On the other hand, in this embodiment, since detecting the increase in the reverse current I ₂ which is a characteristic at the time of loss of synchronism by the reverse current detector circuit 22, it is possible to release the reverse current I ₂ immediately switching It is safe for each transistor of the circuit 5. In the above embodiment, the case where the switching element of the switching circuit 5 is a transistor has been described as an example. However, the present invention can be similarly implemented with other elements.

[0038]

As described above, according to the present invention, detecting means for detecting a current flowing in the switching circuit in a direction opposite to the normal direction, and control means for stopping the operation when the detected current exceeds a set value, Therefore, when a step-out occurs in the motor, it is possible to detect the step-out immediately and to provide a drive control device for a DC brushless motor which is excellent in safety and can protect the elements of the switching circuit.

[Brief description of the drawings]

FIG. 1 is a configuration diagram of an embodiment of the present invention.

FIG. 2 is a block diagram of a specific example of a current detection circuit in the embodiment.

FIG. 3 is a flowchart for explaining the operation of the embodiment.

FIG. 4 is a waveform chart showing a forward current and a reverse current at the time of step-out in the embodiment.

FIG. 5 is a waveform diagram showing a main part of FIG. 4 in an enlarged manner in a time direction.

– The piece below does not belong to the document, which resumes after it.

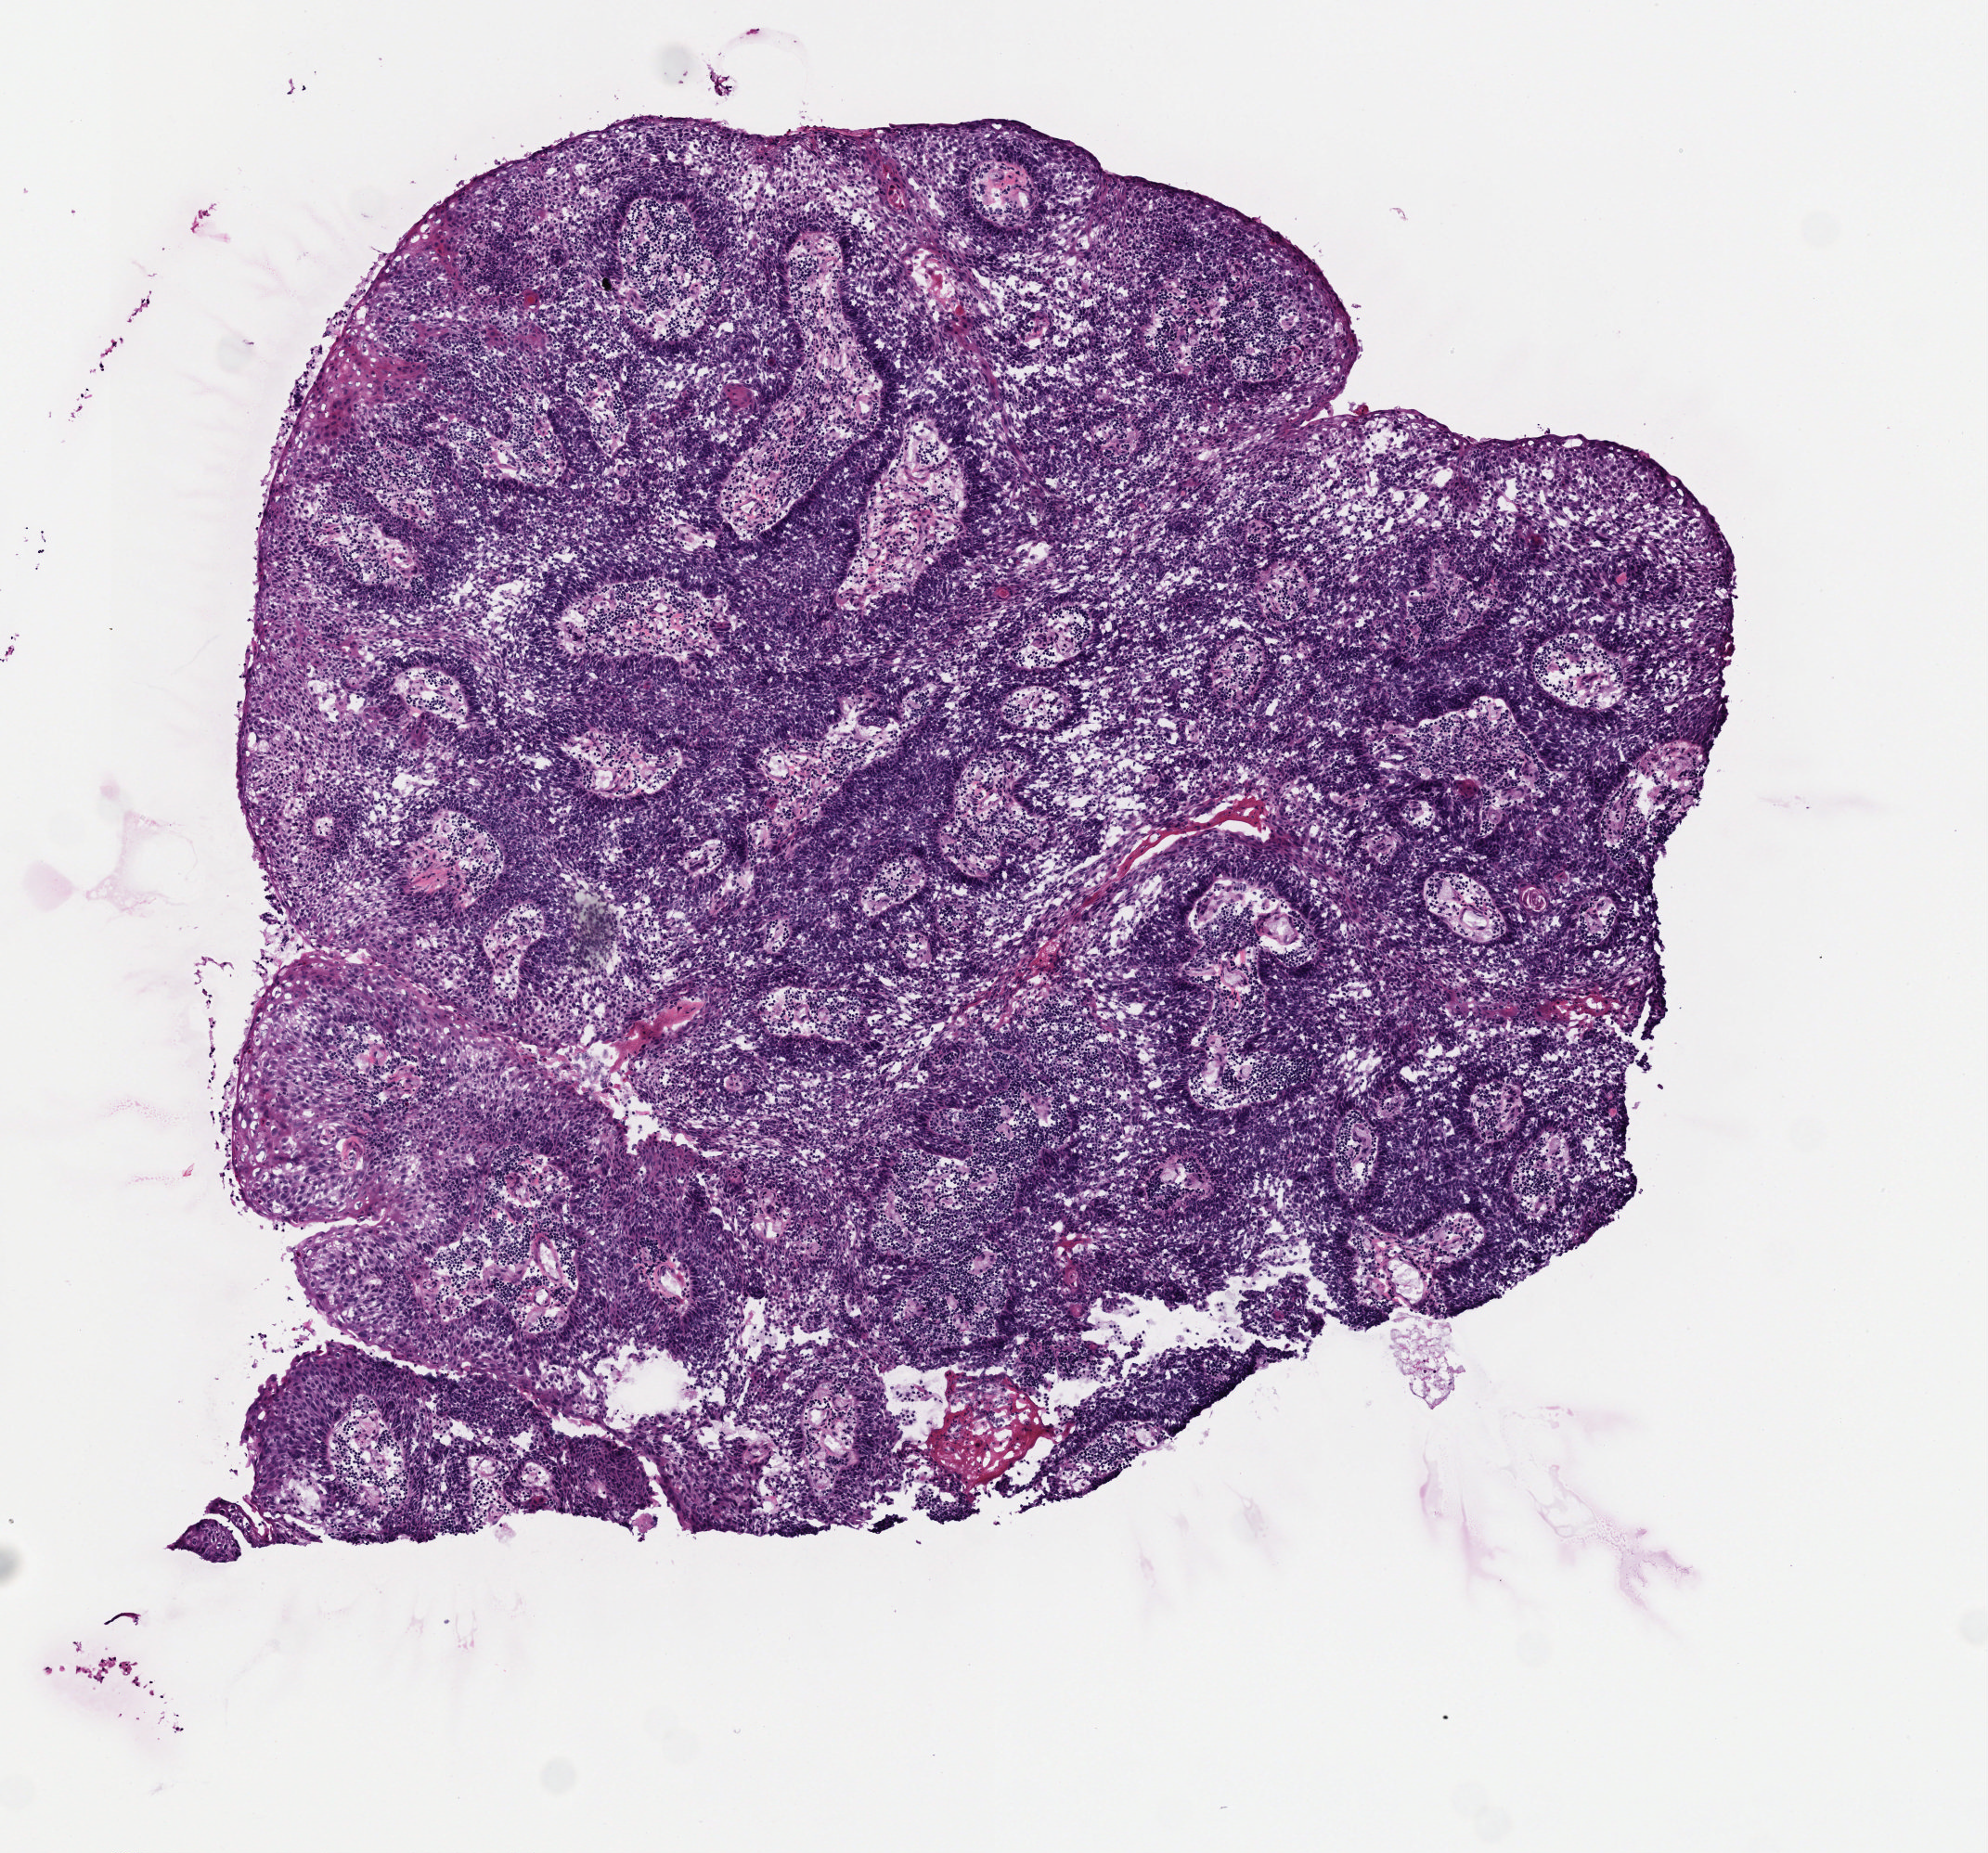
Digitized H&E-stained tissue section (whole slide) — a low-resolution overview of the entire scanned area, about 4.2 x 3.9 mm (slide scanned at 40x); frozen section; sample: primary tumour, head and neck. Patient: male, age at initial diagnosis 49 years. Slide review estimates, as recorded: tumour cells 80%, tumour nuclei 75%.
Histologic diagnosis: Basaloid squamous cell carcinoma (base of tongue, NOS).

FIG. 6 is a waveform diagram showing a forward current and a reverse current at the time of step-out in the conventional device.

[Explanation of symbols]

1: DC brushless motor, 3: Inverter circuit, 4:
Rectifier circuit, 5 switching circuit, 10 position detection circuit, 20 current detection circuit, 21 forward current detection circuit,
22: reverse current detection circuit, 23: abnormality detection circuit, 30
... Control unit.

Claims (1)

(57) [Claims] 1. A DC brushless motor comprising a stator having a plurality of phase windings and a rotor having a permanent magnet, a switching circuit having a plurality of switching elements, and means for applying a DC voltage to the switching circuit. A drive control device for a DC brushless motor that drives the motor by sequentially turning on and off each of the switching elements while detecting the position of the rotor to sequentially switch energization to each phase winding; A drive control device for a DC brushless motor, comprising: detection means for detecting a current flowing in a direction opposite to a normal direction, and control means for stopping operation when the detected current exceeds a set value.